Numéro de clones

*Lebensraum* , de Jakop Ahlbom, est une délicieuse fable muette sur les dérives technologiques.

Anaïs Heluin  • 3 octobre 2013 abonné·es

Engoncés dans leur costume ringard, le visage grimé comme des presque morts et bourrés de petites manies de vieux garçons, les deux antihéros de Lebensraum ont été les grandes découvertes de l’édition 2013 du Festival Mimos. Pour la première fois, à l’occasion de ce rendez-vous des arts du geste et du mime, les deux solitaires clownesques présentaient au public français leur dégaine inspirée de l’univers de Buster Keaton et leurs stratégies incongrues de lutte contre l’ennui. Les inconditionnels du théâtre sans paroles reconnaîtront en eux l’humour visuel et décalé du Suédois Jakop Ahlbom, tourné cette fois vers le goût du confort moderne et l’obsession technologique.

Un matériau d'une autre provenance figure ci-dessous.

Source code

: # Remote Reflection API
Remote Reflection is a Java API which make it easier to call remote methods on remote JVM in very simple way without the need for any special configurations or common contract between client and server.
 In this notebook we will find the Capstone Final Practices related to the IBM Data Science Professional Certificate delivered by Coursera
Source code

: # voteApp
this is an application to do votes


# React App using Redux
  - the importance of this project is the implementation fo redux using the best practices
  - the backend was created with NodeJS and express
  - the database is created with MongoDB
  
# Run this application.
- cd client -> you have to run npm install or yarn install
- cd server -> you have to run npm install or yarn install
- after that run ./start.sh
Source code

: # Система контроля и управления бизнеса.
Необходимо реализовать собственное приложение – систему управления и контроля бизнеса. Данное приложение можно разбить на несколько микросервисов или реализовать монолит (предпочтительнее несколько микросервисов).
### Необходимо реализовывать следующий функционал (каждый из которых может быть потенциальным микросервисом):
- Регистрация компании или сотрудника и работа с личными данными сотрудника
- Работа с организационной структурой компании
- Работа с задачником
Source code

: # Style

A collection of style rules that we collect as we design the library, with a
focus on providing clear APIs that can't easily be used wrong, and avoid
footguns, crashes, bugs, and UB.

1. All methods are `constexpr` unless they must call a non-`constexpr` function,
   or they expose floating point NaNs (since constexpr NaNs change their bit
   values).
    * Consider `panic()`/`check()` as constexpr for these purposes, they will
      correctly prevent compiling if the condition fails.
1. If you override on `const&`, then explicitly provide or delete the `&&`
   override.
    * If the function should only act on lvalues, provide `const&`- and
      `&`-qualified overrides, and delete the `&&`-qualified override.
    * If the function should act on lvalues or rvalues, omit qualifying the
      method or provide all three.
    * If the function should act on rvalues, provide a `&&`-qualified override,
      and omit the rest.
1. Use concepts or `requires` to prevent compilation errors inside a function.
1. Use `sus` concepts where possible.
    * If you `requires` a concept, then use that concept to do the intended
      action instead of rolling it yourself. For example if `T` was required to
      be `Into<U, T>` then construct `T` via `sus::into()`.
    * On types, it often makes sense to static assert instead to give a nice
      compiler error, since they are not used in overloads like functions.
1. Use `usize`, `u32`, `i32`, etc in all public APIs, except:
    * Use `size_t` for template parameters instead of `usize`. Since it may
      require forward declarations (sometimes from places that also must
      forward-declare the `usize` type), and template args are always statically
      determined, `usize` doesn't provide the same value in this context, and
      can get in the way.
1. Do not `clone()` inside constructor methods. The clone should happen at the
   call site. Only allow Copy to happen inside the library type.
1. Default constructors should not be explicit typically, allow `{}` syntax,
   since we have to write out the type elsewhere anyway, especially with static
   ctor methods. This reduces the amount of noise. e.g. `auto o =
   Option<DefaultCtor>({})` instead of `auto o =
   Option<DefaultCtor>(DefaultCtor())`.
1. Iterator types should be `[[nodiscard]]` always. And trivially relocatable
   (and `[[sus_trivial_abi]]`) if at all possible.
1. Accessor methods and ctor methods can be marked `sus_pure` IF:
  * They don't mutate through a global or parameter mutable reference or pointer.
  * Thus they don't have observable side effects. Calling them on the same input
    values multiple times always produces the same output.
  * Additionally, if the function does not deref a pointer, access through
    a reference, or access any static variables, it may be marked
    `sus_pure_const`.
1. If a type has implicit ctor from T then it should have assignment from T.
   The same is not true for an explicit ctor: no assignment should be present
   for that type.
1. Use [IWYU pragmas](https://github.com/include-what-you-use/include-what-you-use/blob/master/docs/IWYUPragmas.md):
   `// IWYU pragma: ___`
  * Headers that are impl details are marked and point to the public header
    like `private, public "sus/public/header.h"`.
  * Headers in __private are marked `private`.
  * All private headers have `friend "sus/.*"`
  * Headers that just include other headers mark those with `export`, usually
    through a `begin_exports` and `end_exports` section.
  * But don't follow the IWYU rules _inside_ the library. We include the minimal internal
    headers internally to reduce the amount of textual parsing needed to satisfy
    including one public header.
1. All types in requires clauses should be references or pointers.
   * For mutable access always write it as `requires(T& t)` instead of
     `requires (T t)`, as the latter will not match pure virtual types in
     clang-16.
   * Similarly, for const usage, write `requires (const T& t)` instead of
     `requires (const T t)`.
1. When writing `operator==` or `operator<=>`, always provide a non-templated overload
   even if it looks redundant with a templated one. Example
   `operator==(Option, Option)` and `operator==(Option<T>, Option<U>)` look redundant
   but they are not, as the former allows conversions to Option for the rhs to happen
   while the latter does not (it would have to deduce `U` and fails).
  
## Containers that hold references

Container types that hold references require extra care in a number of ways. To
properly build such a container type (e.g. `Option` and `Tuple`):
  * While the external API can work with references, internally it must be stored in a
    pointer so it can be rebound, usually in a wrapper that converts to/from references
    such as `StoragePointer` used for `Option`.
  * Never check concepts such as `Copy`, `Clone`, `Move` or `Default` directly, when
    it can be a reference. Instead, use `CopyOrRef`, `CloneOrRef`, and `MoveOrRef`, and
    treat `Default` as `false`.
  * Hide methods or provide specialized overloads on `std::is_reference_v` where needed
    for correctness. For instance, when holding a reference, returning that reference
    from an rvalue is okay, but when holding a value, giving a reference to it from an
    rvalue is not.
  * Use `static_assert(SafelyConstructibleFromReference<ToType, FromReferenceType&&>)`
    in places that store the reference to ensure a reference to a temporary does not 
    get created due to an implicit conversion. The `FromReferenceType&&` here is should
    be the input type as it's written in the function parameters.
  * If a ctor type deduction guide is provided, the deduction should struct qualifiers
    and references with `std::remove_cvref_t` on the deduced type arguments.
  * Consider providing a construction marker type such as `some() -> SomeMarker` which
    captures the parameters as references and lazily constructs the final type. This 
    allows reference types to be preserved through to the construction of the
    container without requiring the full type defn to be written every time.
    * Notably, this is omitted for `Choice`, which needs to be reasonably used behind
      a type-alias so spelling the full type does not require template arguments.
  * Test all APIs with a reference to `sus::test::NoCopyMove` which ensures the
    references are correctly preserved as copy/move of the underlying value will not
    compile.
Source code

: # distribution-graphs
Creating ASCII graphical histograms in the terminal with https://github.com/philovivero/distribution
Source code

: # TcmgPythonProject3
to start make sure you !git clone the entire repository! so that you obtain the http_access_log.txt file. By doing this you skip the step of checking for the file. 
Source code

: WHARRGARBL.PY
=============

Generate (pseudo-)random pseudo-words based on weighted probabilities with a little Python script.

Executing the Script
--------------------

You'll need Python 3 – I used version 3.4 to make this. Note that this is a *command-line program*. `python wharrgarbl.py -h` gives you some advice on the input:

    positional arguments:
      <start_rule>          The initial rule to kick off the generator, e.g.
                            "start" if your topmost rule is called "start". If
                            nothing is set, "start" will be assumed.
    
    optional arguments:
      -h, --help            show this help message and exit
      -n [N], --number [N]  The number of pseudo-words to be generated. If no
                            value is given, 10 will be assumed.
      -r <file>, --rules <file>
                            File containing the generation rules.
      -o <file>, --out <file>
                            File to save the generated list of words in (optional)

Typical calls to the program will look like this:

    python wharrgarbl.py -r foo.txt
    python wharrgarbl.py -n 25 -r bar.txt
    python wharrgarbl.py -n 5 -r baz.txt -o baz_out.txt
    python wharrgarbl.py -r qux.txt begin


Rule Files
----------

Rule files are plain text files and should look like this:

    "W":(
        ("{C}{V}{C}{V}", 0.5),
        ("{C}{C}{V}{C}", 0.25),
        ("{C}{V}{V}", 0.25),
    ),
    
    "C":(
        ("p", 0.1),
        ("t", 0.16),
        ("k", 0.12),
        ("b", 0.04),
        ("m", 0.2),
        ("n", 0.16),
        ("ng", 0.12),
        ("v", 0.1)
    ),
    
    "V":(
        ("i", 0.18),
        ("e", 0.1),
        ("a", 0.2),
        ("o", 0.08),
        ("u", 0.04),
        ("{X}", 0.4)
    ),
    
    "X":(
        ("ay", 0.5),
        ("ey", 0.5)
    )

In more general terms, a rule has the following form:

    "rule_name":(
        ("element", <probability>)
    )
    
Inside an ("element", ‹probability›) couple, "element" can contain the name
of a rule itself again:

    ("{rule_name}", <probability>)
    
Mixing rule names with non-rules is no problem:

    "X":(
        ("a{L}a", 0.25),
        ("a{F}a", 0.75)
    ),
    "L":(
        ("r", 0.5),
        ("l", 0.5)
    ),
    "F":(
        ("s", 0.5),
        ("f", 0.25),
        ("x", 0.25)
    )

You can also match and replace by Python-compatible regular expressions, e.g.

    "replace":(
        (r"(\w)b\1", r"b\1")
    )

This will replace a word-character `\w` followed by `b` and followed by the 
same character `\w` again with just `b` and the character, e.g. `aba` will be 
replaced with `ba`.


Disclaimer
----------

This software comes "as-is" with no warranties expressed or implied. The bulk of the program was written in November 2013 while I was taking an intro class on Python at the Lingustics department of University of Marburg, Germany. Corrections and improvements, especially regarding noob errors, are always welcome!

Tapisserie aux géométries très années 1920, cadres aux portraits défraîchis, mobilier usagé encore recouvert du vernis d’un luxe passé… À elle seule, la scénographie imaginée par Douwe Hibma et le metteur en scène dit l’enfermement des protagonistes dans un quotidien terne, répétitif. Inscrits dans ce conventionnel poussiéreux, les petits rituels des deux clones synchronisés dans la mise en scène de leur vie monotone ont le ridicule de l’homme sans qualités déguisé en superhéros. Aussi minutieuse que son décor aux multiples recoins de saugrenu, une bataille chorégraphiée contre la banalité fait de Lebensraum une parabole légère et rieuse de la marche vers le progrès.

Au départ complexe et bien huilée, la pantomime réalisée par Jakop Ahlbom et Reiner Schimmel met en jeu des inventions tordues : un système de suspension de condiments, une mini-navette à tranches de pain, une bibliothèque-frigo… Activés lors d’une improbable scène de déjeuner, ces objets forment un excellent préambule à l’ultime – et fatale – création des inventeurs du dimanche : un robot ménager aux traits féminins. Incarné par l’excellente Silke Hundertmark, cet androïde agit comme un révélateur d’absurde. Une fois sur pied, elle détraque tous les mécanismes, toutes les habitudes de la maisonnée. Dans une frénésie acrobatique accompagnée par les musiciens du groupe Alamo Race Track camouflés dans la tapisserie, elle dit la fragilité des semblants d’intelligence déployés par ses créateurs. Le burlesque auparavant discret gagne chaque geste du trio infernal, dont le prodigieux art de la maladresse se fait métaphore de nos rapports à la technologie. Pirouettes ratées, courses-poursuites semées d’embûches et autres catastrophes domestiques sont alors des prouesses d’humour plus noir qu’il n’y paraît.